Luckily for us, the neighbors on the other side of the fence are friendly neighbors. They are the kind of neighbors that do not complain when one's pole beans try to become the tallest bean plants in the history of mankind by eschewing their 6-foot poles in favor of the neighbor's tree branches. I did not know that bean plants could get so tall. They are so tall that we now have beans hanging over 10ft in the air! So far up that the only possible way to harvest them (at least from our own side of the fence) is to get out the ladder and climb.
The ground cherries are strange looking plants. They started out small, and only had 1 or 2 cherries each on the plant. They were tasty though.
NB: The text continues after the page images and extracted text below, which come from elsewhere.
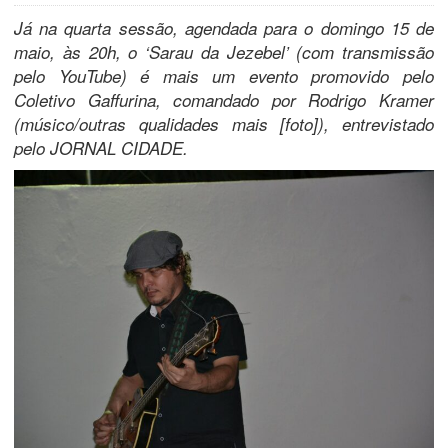
Já na quarta sessão, agendada para o domingo 15 de
maio, às 20h, o ‘Sarau da Jezebel’ (com transmissão
pelo YouTube) é mais um evento promovido pelo
Coletivo Gaffurina, comandado por Rodrigo Kramer
(músico/outras qualidades mais [foto]), entrevistado
pelo JORNAL CIDADE.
This is a plant that likes surprising you. For months we only had 1 or 2 cherries on each plant. Now we have tons. One day when pulling weeds, I happened to glance at the plants to see what was what, and to my surprise, there were cherries in glorious abundance.
The plants are enormous and have grown long branches. Even with regular harvesting, they don't seem to be showing any signs of slowing down. These cherries are not like the red cherries you are used to. They come in little greenish yellow wrappers, ala tomatillos. They are yellowish, and kind of sweet and tart all at once.
When they are ripe, they fall off the plant and onto the ground - hence the name. I just started picking them up and keeping them in a bowl on the counter until I had enough to do something with. What, I didn't know exactly, but figured I could peruse the internet and my cookbooks until I found something. I did even better than that - I found someone at the local Farmer's Market who grows them in abundance. Here I learned that as long as the outer husk is not peeled off, they can be kept on the counter until you have enough for a pie.
The tomatoes, however, cannot be kept as such. They must be used fairly quickly. As all of our tomatoes are of the normal variety, I have been making salsa of those. To make pasta sauce, I visited a local Pick-Your-Own farm where I ended up picking almost 40lb of tomatoes in under 3omin! I was having such fun, I didn't even notice how much I'd gathered until the buckets were weighed. I got mostly red paste tomatoes, but the farm had something I'd never seen before - yellow paste tomatoes. I am going to try and make those into sauce as well for something different.